L’esame della sensibilità non è di semplice esecuzione nel bambino piccolo come talvolta non lo è nemmeno quello motorio; è utile informare i genitori di questa situazione come anche che le lesioni neurologiche sono spesso conseguenza diretta del trauma e che una più accurata valutazione sarà possibile solo dopo la stabilizzazione e l’immobilizzazione della frattura e cioè in assenza di dolore e di ansia post-trauma.
La valutazione radiologica è basata sulle due proiezioni standard in antero-posteriore e latero-laterale, sebbene sia spesso difficile, per la difficoltà nel posizionamento del bambino, per la frattura stessa e per il dolore alla mobilizzazione, ottenere nell’immediato periodo post-trauma proiezioni precise.
Il trattamento delle fratture di Tipo I è l’immobilizzazione in apparecchio gessato brachiometacarpale per 4-6 settimane (i tempi variano in relazione all’età del bambino).

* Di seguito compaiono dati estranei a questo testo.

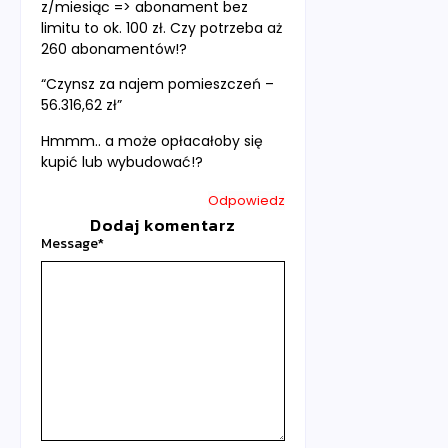
z/miesiąc => abonament bez
limitu to ok. 100 zł. Czy potrzeba aż
260 abonamentów!?
“Czynsz za najem pomieszczeń –
56.316,62 zł”
Hmmm.. a może opłacałoby się
kupić lub wybudować!?
Odpowiedz
Dodaj komentarz
Message
*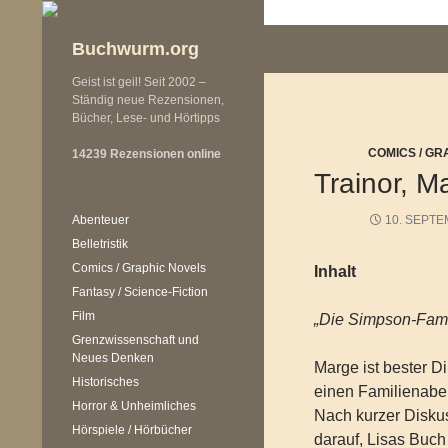
Zum
Inhalt
Buchwurm.org
springen
Geist ist geil! Seit 2002 –
Ständig neue Rezensionen,
Bücher, Lese- und Hörtipps
COMICS / GR
14239 Rezensionen online
Trainor, 
Abenteuer
10. SEPTE
Belletristik
Comics / Graphic Novels
Inhalt
Fantasy / Science-Fiction
Film
„Die Simpson-Fami
Grenzwissenschaft und
Neues Denken
Marge ist bester D
Historisches
einen Familienabe
Horror & Unheimliches
Nach kurzer Diskus
Hörspiele / Hörbücher
darauf, Lisas Buc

Per le fratture di Tipo II è necessario eseguire una manovra riduttiva prima dell’immobilizzazione in apparecchio gessato. La riduzione in flessione del gomito è necessaria per correggere la posizione in iperestensione del frammento distale che, se mantenuta, potrà portare a viziose consolidazioni. Il rimodellamento osseo post-traumatico, presente nei bambini, rimarrà tuttavia in queste situazioni un possibile fattore di correzione spontanea.
Nelle fratture di Tipo II è necessario eseguire un controllo radiografico post-riduzione e un successivo controllo a 7-10 gg; quest’ultimo per documentare il mantenimento della riduzione precedentemente ottenuta.
Se nelle fratture di Tipo II è presente un vizio di rotazione del frammento distale si rende a volte necessario la riduzione in narcosi, eventualmente associata a osteosintesi percutanea in caso di instabilità della frattura.
Le fratture con scomposizione di tipo III hanno indicazione alla riduzione incruenta o cruenta e all’osteosintesi mediante fili di Kirschner (fili di K.).
Aldilà della chiara indicazione al trattamento chirurgico delle fratture di Tipo III, diversi sono i quesiti che si pongono sulle modalità più specifiche del trattamento e sul comportamento da adottare in presenza di alcune complicanze, soprattutto immediate, ad esse associate.
Scopo del presente studio è stato quello di eseguire un’analisi accurata della letteratura presente sull’argomento al fine di individuare informazioni utili per un approccio uniforme e quanto più possibile basato sull’evidenza, per il trattamento delle fratture sovracondiloidee dell’omero di Tipo III nel bambino.